▶ [EXERCISE BRIEF]
With the pictures left out, write every entry down exactly.

▶ [INFORMATION SUPPLIED]
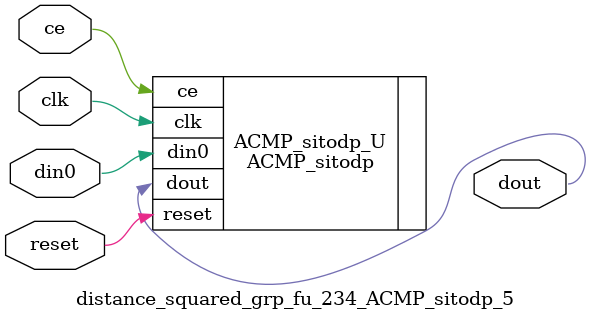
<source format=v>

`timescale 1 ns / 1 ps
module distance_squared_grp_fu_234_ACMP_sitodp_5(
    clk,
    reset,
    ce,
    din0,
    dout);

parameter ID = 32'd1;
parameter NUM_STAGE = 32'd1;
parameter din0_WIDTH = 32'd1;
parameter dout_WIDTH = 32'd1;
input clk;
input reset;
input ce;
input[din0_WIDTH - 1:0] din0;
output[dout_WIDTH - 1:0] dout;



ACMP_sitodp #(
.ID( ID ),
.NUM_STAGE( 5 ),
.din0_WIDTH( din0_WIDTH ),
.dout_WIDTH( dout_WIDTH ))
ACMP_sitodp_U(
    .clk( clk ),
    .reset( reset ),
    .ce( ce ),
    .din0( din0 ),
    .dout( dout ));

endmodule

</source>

▶ [RESPONSE FOR THIS EXERCISE]
<source format=v>

`timescale 1 ns / 1 ps
module distance_squared_grp_fu_234_ACMP_sitodp_5(
    clk,
    reset,
    ce,
    din0,
    dout);

parameter ID = 32'd1;
parameter NUM_STAGE = 32'd1;
parameter din0_WIDTH = 32'd1;
parameter dout_WIDTH = 32'd1;
input clk;
input reset;
input ce;
input[din0_WIDTH - 1:0] din0;
output[dout_WIDTH - 1:0] dout;



ACMP_sitodp #(
.ID( ID ),
.NUM_STAGE( 5 ),
.din0_WIDTH( din0_WIDTH ),
.dout_WIDTH( dout_WIDTH ))
ACMP_sitodp_U(
    .clk( clk ),
    .reset( reset ),
    .ce( ce ),
    .din0( din0 ),
    .dout( dout ));

endmodule

</source>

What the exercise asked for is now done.